Według naszych informacji Platformie od początku zależało na mocnym gospodarczym i politycznym przesłaniu: takiej obniżce podatków, by odczuli to obywatele. Rozważano więc zmniejszenie podatku PIT z obecnych 18 proc. oraz 32 proc. do 17 oraz 31 proc. Wyliczenia resortu finansów pokazywały, że kosztowałoby to budżet ok. 5 mld zł, a zatem dwukrotnie mniej niż proponowana obecnie reforma. – Tyle że nam zależało, aby stworzyć system, w którym najbardziej zyskują najsłabiej zarabiający. A przy obniżce podatku dochodowego do 17 oraz 31 proc. tak by się nie stało, bo spora część najuboższych ma tak niskie dochody, że w ogóle nie płaci PIT – tłumaczy nasz rozmówca, jeden z twórców zmian.
Z tych samych powodów – jak przekonują nasi rozmówcy w Platformie – propozycja tej partii to dobry polityczny oręż w starciu z PiS. Kandydatka PiS na premiera Beata Szydło proponuje bowiem zwiększenie kwoty wolnej od podatku, z czego osoby niepłacące PIT nie skorzystają.
Gdyby PO wprowadziła w życie swój pomysł „podatkoskładki" łączącej podatek dochodowy ze składkami na ZUS i NFZ, to najuboższe rodziny zapłacą 10 proc. swoich zarobków.
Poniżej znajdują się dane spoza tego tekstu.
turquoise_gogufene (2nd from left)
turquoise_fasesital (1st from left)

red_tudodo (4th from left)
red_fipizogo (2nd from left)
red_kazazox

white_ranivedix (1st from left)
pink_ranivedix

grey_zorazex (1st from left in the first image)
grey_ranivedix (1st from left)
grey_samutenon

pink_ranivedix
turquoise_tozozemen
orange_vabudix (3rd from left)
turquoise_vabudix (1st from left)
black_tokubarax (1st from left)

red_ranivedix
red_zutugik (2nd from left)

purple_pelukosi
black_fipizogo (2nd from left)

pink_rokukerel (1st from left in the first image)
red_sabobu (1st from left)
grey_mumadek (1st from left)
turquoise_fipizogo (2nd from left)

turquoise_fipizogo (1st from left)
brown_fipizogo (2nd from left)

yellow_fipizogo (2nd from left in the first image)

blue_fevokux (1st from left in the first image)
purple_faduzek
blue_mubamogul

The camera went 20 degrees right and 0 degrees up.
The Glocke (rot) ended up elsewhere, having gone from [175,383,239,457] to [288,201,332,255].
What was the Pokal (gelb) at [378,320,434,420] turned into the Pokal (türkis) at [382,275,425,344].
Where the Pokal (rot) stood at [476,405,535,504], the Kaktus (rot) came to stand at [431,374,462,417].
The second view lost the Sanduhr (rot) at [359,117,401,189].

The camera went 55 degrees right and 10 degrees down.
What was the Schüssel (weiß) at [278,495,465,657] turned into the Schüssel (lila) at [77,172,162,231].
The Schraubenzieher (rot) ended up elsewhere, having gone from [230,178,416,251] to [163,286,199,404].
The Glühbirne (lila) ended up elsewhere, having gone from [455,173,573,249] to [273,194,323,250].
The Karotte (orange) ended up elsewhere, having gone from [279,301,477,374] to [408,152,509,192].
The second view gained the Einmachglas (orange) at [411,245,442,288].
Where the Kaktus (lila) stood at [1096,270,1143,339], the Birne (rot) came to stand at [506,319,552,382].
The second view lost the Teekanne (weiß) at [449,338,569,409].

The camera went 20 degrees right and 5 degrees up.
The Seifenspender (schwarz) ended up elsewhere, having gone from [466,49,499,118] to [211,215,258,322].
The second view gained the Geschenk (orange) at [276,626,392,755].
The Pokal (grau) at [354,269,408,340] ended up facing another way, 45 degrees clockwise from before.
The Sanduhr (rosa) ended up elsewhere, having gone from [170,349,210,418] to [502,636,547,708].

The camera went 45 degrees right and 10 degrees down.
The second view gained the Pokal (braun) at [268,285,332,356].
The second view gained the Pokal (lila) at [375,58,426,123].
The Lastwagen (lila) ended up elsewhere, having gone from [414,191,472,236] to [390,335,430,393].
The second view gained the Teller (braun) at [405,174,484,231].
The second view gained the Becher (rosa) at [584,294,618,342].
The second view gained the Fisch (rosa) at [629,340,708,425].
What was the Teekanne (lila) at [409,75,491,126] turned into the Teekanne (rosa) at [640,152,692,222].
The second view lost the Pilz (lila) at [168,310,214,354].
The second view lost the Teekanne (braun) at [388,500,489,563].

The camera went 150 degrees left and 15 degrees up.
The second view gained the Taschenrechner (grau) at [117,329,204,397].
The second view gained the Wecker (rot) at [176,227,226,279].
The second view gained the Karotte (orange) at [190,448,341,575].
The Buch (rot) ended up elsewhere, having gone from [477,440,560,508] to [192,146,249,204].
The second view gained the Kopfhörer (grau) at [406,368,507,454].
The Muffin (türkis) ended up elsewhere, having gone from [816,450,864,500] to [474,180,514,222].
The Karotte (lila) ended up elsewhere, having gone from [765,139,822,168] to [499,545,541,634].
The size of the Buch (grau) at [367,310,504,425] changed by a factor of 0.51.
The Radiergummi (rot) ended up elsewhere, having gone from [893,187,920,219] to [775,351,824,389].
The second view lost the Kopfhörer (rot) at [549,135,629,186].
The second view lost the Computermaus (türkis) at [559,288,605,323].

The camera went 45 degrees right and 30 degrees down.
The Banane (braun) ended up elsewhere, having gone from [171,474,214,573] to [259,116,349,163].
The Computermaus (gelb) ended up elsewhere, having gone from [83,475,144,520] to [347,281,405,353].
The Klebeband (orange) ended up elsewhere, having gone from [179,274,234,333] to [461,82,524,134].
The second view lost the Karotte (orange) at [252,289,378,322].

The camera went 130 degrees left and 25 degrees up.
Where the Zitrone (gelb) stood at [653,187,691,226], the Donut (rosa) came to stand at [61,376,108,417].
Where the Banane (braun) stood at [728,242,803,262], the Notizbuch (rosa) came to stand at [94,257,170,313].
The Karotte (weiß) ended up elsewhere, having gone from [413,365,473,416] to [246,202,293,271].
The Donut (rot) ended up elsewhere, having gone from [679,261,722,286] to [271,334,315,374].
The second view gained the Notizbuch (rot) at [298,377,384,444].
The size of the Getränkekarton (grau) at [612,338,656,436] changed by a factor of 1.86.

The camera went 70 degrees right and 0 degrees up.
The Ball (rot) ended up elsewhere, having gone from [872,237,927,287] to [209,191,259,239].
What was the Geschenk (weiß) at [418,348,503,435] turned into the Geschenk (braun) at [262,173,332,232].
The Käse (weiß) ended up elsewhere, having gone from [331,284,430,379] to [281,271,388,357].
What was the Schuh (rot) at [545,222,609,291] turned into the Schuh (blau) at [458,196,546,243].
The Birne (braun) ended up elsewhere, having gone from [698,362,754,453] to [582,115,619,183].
Dziś daniny pochłaniają ok 30 proc. zarobków. Wedle wyliczeń resortu finansów czteroosobowa rodzina z jednym pracującym, zarabiającym minimalną płacę, zaoszczędzi w nowym systemie ok. 5 tys. złotych rocznie.
Innym rozważanym pomysłem było obniżenie stawek VAT. Jednak rząd obawiał się reakcji Brukseli, która – nieco na wyrost – niedawno zniosła wobec Polski procedurę nadmiernego deficytu. Pomysł ostatecznie porzucono, gdy okazało się, że w tym roku zmalały wpływy z VAT. Wykluczona jest zatem obniżka tego podatku od 1 stycznia, a najwcześniejszy możliwy termin to 2017 r.
Według naszych informacji Janusz Lewandowski, szef doradców gospodarczych pani premier, intensywnie lansował zróżnicowanie płacy minimalnej w zależności od regionu. Propozycja ta – popierana przez wielu ekonomistów – przegrała jednak z polityką. – Analizy pokazywały, że trzeba byłoby podzielić Polskę na południowy wschód i północny zachód. To odtwarzałoby podział kraju na Polskę A i Polskę B, co było politycznie nie do zaakceptowania – twierdzi nasz rozmówca, wysokiej rangi polityk PO.